Gumamnya, hingga tanpa sadar mengelus perutnya yang masih datar itu.
Hanya saja. kejadian itu terjadi cuma sesaat karena Gladys buru-buru kembali bersikap biasa agar tidak ada yang mencurigai dirinya.
Tak berselang lama, tiba-tiba ada seorang pelayan yang membawakannya segelas jamu.
Kening Gladys mengerut, lalu dengan segera ia menutup hidungnya rapat-rapat agar tidak merasakan mual.
"Apa itu?" Tangannya dengan suara yang cukup tinggi.
"Ini jamu, Nona." Jawab sang pelayan dengan takut.
"Untuk apa? bawa pergi sana! aku mual mencium baunya."
"Tapi, Nona. ini bagus untuk orang yang sedang masuk angin."
Pelayan itu mencoba untuk menjelaskan. namun, Gladys buru-buru pergi dari sana sehingga ia tidak sempat untuk mendengarkan keterangan dari pelayan rumahnya.
Ceklek
Sesampainya di ambang pintu, Gladys ingin menutupnya kembali. Namun sayup-sayup ia mendengar suara Nathan yang tengah asik mengobrol.
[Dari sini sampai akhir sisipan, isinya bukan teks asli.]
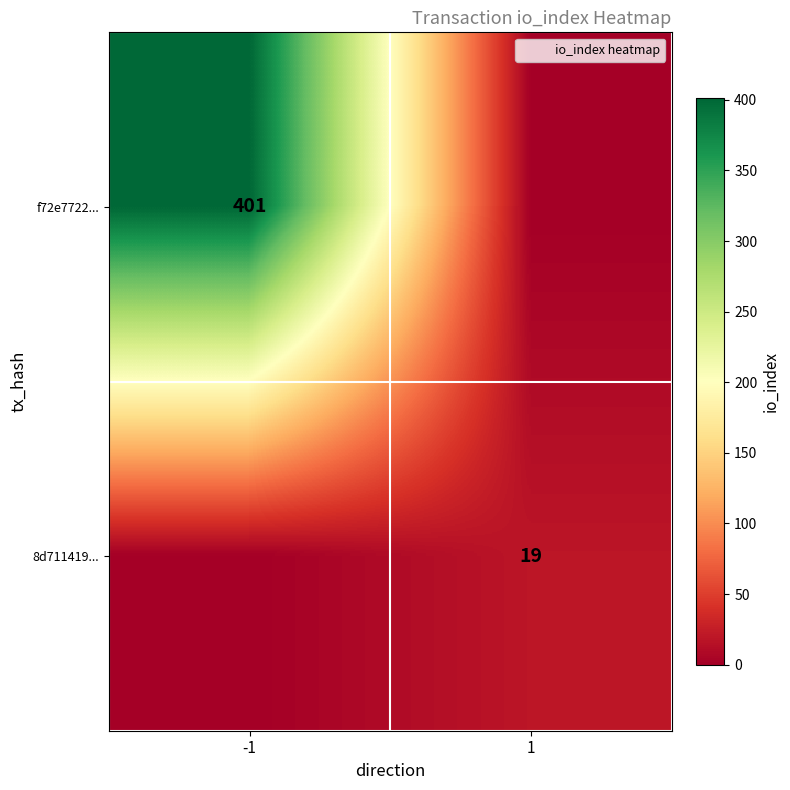

Is it true that 8d711419... equals 28 at 1?

False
"Ya, nanti aku akan datang kesana. lebih baik kau beristirahat dan minum obatnya!" Ucapnya terdengar lembut. lembut, seolah Nathan tengah berbicara dengan seseorang yang sangat di cintainya.
Sepersekian detik. otak Gladys langsung mengarah pada Clara, siapa lagi seseorang yang bisa menaklukkan pria dingin seperti Nathan jika bukan adiknya.
Lagi-lagi Gladys di buat tersenyum miris, ia baru ingat jika Hanya Clara saja yang bisa meluluhkan hati Nathan, sesuatu yang sampai detik ini belum bisa ia lakukan.